Mısır-Türkiye ilişkileri, Ankara'nın 30 Haziran 2013'teki gösterilerin ardından yasaklı Müslüman Kardeşler'e verdiği destek nedeniyle on yıldır süren kopukluk ve gerginliğin ardından giderek normalleşme eğilimine girdi.

Mart 2021'de Ankara, Mısır ile diplomatik temasların yeniden başladığını duyurdu. Türk makamları daha sonra Müslüman Kardeşler yanlısı üç kanaldan (Mekameleen, Vatan ve eş-Şark) ‘Mısır'a karşı kışkırtıcı programlarını durdurmalarını ya da Türkiye topraklarından yayınlarını kalıcı olarak durdurmalarını’ talep etti.

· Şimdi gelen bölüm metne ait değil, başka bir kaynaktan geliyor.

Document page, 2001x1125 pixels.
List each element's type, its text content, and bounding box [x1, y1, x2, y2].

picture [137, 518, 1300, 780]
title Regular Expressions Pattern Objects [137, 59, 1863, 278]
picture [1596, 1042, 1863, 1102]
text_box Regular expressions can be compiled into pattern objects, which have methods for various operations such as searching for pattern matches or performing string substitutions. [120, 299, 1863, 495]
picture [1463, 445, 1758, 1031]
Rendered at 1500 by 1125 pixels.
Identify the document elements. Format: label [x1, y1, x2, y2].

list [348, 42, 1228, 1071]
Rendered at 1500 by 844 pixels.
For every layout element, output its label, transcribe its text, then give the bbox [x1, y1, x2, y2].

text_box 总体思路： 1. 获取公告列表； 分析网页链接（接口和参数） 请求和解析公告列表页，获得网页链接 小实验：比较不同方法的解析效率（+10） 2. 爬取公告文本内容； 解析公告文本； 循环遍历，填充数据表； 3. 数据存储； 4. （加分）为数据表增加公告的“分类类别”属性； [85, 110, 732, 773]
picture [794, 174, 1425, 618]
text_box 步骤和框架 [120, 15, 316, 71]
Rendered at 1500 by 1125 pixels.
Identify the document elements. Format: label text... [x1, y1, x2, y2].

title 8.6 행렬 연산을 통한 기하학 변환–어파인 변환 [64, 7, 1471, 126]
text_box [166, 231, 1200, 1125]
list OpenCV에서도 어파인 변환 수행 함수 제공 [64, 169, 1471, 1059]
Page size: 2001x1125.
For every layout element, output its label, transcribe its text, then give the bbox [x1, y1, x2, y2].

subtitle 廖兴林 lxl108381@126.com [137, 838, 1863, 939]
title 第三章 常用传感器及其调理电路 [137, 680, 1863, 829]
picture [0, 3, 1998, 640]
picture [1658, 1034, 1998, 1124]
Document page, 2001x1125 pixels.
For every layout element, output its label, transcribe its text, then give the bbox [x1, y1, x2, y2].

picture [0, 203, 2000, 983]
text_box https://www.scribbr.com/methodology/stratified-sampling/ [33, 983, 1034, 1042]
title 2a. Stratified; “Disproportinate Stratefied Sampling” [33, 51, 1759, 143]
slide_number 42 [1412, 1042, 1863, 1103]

Mısır eski Dışişleri Bakan Yardımcısı ve Mısır Dış İlişkiler Konseyi üyesi Reha Ahmed Hasan, Mısır İçişleri Bakanlığı'nın Türkiye'ye yaptığı atfın ‘Ankara-Kahire ilişkilerini etkilemeyeceğini’ söyledi. Hasan Şarku’l Avsat'a verdiği demeçte, “Ankara, Kahire ile ilişkilerine önem veriyor ve şu anda komşu ülkelerle sıfır sorun politikası izliyor” dedi. Hasan, İçişleri Bakanlığı açıklamasında Hasm Hareketi’nin Türkiye'ye kaçan Müslüman Kardeşler unsurlarıyla bağlantısına atıfta bulunulmasını ‘örgüt unsurlarının 2013 yılında Türkiye'ye kaçtığı gerçeğini kabul ettiği ve Ankara'ya yönelik herhangi bir suçlama içermediği’ değerlendirmesinde bulundu.